Symbol of royal power
In the 14th century, Philippe IV the Fair – continuing the work of his grandfather, Saint Louis – turned the Palace into a prestigious symbol of the monarchy. It became the seat of the Parlement de Paris.
Palace of justice and prison
At the end of the 14th century, Charles V left the royal residence on the Ile-de-la-Cite for the hotel Saint-Pol, since destroyed, following the assassination of his father’s advisors. He appointed a steward, or “concierge”, endowed with legal powers, to run the Palace and prison Numerous prisoners of State were kept here, such as Ravaillac, Henri IV’s assassin. In later times, the Revolutionary Tribunal sat in the Palace and used it increasingly as a prison. The Conciergerie was listed as a historical monument in 1914.
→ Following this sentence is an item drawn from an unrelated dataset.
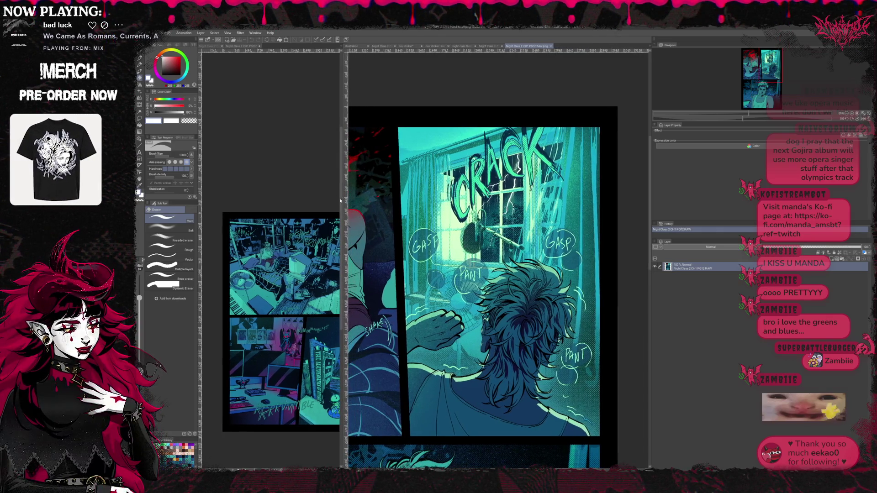
pyautogui.moveTo(302, 245); pyautogui.dragTo(289, 235)
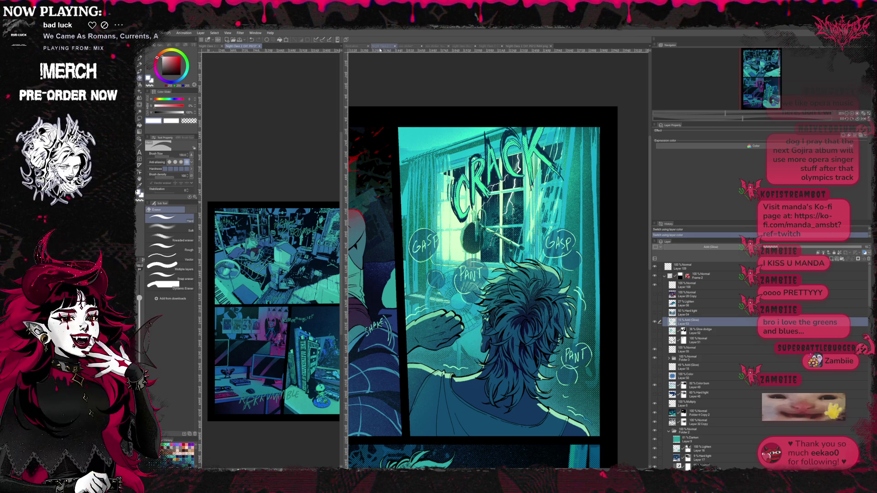
pyautogui.click(377, 46)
A major centre during the Revolution
The Revolutionary Tribunal
In 1790, the mayor of Paris sealed the doors of the Palace, up until then the seat of the Parlement de Paris”. The Revolutionary Tribunal initiated in March 1793 took over the Grand Chamber. In July, Robespierre joined the Committee for Public Safety with a programme based on virtue and terror. The “Law of Suspects” ordered the arrest of anyone pre-sumed to be an enemy of the Revolution or who confessed to being so.
Over 1793 and 1794, more than 2,700 people appeared before Fouquier-Tinville, the tribunal’s public prosecutor, including Queen Marie-Antoinette and Robespierre. The trials of famous people gave way to collective trials. In 1794, witnesses and defenders were eliminated and tens of people were guillotined each day. After the fall of Robespierre, the Tribunal was dissolved in May 1795.
Everyday life in the prison
The Conciergerie had a reputation for being the toughest of all prisons. During the Reign of Terror”, its cells accommodated several hundred prisoners kept in terribly unhealthy and crowded conditions. Up until 1794, “suspects” were kept together with common law prisoners. On the eve of their court appearance, prisoners were notified that their trial was to begin
and of the charges brought against them by the “evening journal” or bill of indictment. Once the verdict had been given, prisoners sentenced to death were allowed to enjoy a final feast.